Со всем этим связан язык понимания, язык пушкинистской науки, о чём наш пушкинист высказывает неожиданное, может быть, методологическое замечание о желательности таких «языков описания», какие приобретали бы «более мягкие и расплывчатые формы, что связано с усложняющимся видением самого литературного предмета» (ЕО, 124). Литературный предмет – наш Пушкин – так для нас усложнился, что нужен язык описания более мягкий, и тем самым более чуткий, для усложнившегося предмета, чтобы не упустить, удержать его сложность. И даже не только более мягких форм желает пушкинист, но и более расплывчатых! Вот странное пожелание. Это ведь звучит в наши 90–е годы на фоне уже привычной принципиальной строгости и даже терминологической жёсткости, какая царила только что в авторитетной структуральной поэтике, когда считалось, что язык описания в принципе отличается от языка предмета. А Чумаков предлагает новую гибкость филологического языка,[931]
который не отрывался бы от языка поэта.
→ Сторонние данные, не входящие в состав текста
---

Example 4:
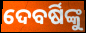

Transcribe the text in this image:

ଦେବର୍ଷିଙ୍କୁ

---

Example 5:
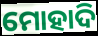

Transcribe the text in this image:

ମୋହାଦି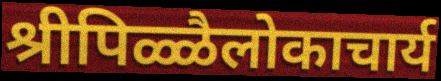
श्रीपिळ्ळैलोकाचार्यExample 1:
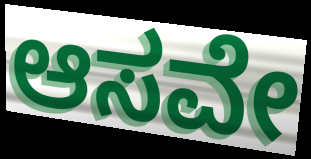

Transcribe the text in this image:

ಆಸವೇ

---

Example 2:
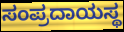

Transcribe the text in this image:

ಸಂಪ್ರದಾಯಸ್ಥ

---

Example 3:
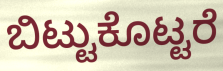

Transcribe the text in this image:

ಬಿಟ್ಟುಕೊಟ್ಟರೆ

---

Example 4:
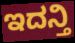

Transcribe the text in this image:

ಇದನ್ತಿ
Вспомним, что примерно тогда же А. В. Михайлов сказал, что язык филологии, язык теории состоит в глубоком родстве с языком самой поэзии. Со стороны теории и со стороны пушкинистской науки вместе было заявлено новое теоретическое движение в новую уже, постструктуралистскую, филологическую эпоху.Усложняющийся предмет – очевидно, по отношениею к «жёстким», по—своему каждая, интерпретациям столь противоположного свойства, как «достоевская» и «тыняновская». Та и другая имеют свои традиции и своих представителей в сегодняшней филологии, и среди них пушкиноведение Чумакова находит свой путь. Автор работает универсалиями и при этом сопротивляется идеологическим интерпретациям, идеологическим выжимкам из поэзии; он работает универсалиями и призывает читать не просто близко к тексту – вплотную к тексту, т. е. читать так, как надо читать роман в стихах, потому что такое чтение «препятствует общим рассуждениям на дистанции», высвобождающим «идеологемы романа из их поэтической плоти» (СПП, 231). На отлёте от сюжетной эмпирии, но вплотную к тексту – в таком сочетании принципов существует пушкиноведение Юрия Чумакова.
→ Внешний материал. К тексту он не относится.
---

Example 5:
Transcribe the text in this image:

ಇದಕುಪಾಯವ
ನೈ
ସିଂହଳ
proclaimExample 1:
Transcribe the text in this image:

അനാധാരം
Она ушла. Стоит Евгений, / Как будто громом поражён. Несчастный конец романа. Но блеск этих строк сопротивляется столь бедному заключению. И взгляд исследователя сопротивляется – он видит и нечто иное. Он видит и слышит грозу, связавшую их в поэтической вечности навсегда. Не только для нас, читателей, навсегда, но и для них самих в поэтическом мире, в котором они навсегда остались, а не в своей эмпирической человеческой биографии за пределами текста. В поэтическом мире их любовь не осуществилась, но состоялась. Состоялась поверх их взаимных ошибок и наших к ним моральных претензий. На представлении книги «Стихотворная поэтика Пушкина» в декабре 1999 г. в Новосибирске автор книги говорил о поэтическом итоге романа в стихах. Да, даже и для Ахматовой «герои остаются с совершенно растерзанными сердцами, и у нас должно быть впечатление драматической истории, русской истории, ещё что—нибудь такое. Но одновременно мы видим, что это так и не так». И, вопреки впечатлению столь естественному, Ю. Н. Чумаков говорил о праздничности романа, который столь плохо кончается. О том, что «в этом романе присутствует роскошное праздничное пространство существования, всеобщего человеческого существования, которое воплотил в себе Пушкин и которое он развернул в своих строфах, главах, во всём этом тексте. Почему его и надо читать вплотную».[932]
Согласимся: чтобы прийти к такому простому и несомненно убедительному общему заключению, пушкиноведение должно было пройти свой путь, на котором действовали исторические «мировые ритмы». Как во внутреннем мире романа в стихах исследователь открыл их действие, так и во внешнем пушкиновед—ческом мире работали эти ритмы—силы, приведшие нас на самом исходе двадцатого века к универсальному, неразделимо поэтически—философскому, чтению Пушкина, какое мы находим в работах Юрия Николаевича Чумакова.